Ballmer was right about betting on Microsoft.
Agree, but Microsoft was wrong about betting on him.
I'd love to be wrong like Ballmer. The net balance of his decisions were billions of dollars.
The net balance of his decisions, his circumstances, his random events and who knows what else.

Please please stop with this "if he's rich he must be smart" argument. Please?

As long as we stop with "if he's rich it must have been luck alone". Even a lottery winner has to buy a lottery ticket.

Ballmer was a top salesman and a notorious workaholic. Of course he needed luck, but I doubt most in his position would have netted the same billions.

>The net balance of his decisions were billions of dollars.

Billions of dollars less than it could have been, not just for Microsoft, but all Windows users combined.

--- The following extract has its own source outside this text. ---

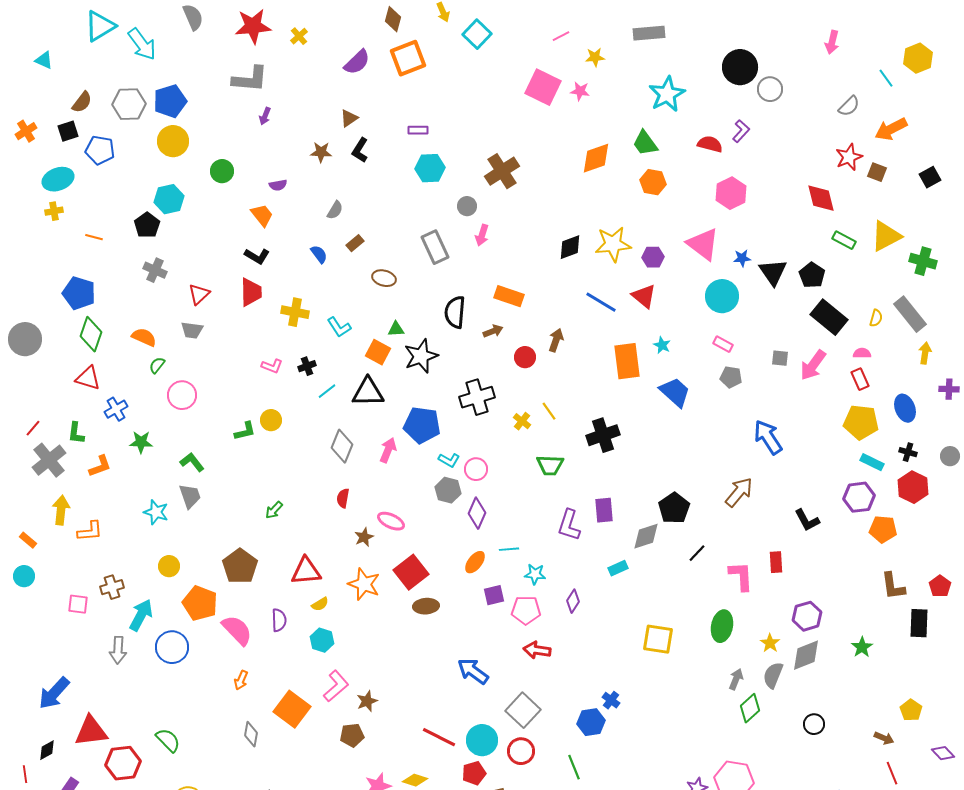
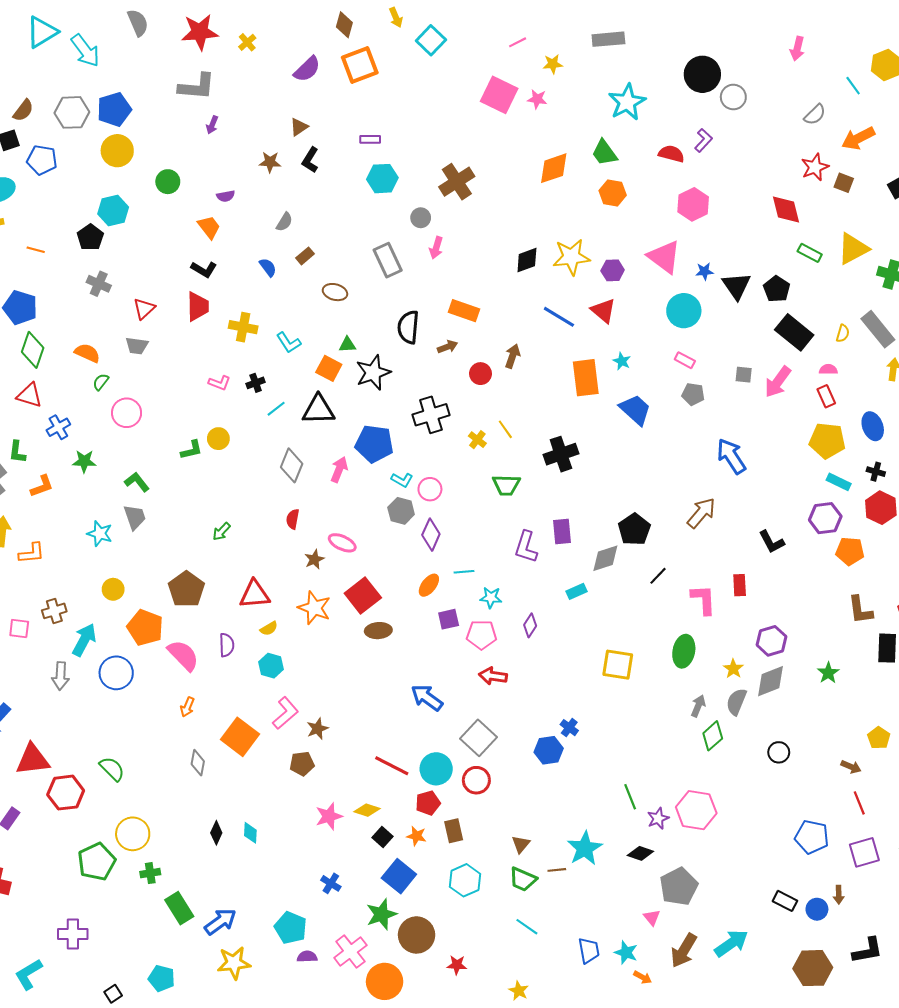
green line: (574, 767) -> (630, 797), moved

If he's rich he must be fortunate, have to find out if he's smart some other way.

Show us what you have been wrong about so we might judge you.
My favorite Ballmer practice is stack ranking. It completely screwed up the entire company.

I worked on Windows Mobile at the time the iPhone came out. We were all shitting ourselves.

Stack ranking existed at MSFT before Ballmer became CEO, i.e., when billg was CEO.

It was a practice that Jack Welch brought into the corporate world and Microsoft was just guilty of following what were thought to be best practices at the time.

Source: worked at Microsoft before Windows Mobile was a thing.

As an aside, Windows Phone was my favorite phone OS and Ballmer seemed like the one who actually cared about it a lot.

> best practices

Tangent: I love that phrase. Anytime I hear someone make that statement I think about the 9,000 things that have been considered "best practice" until we actually understood that they weren't even "good practice". It gets thrown around as if it's been studied and confirmed when in reality it means "a bunch of people are doing it"

Oof, that does not sound like a strategy that culminates a positive work atmosphere.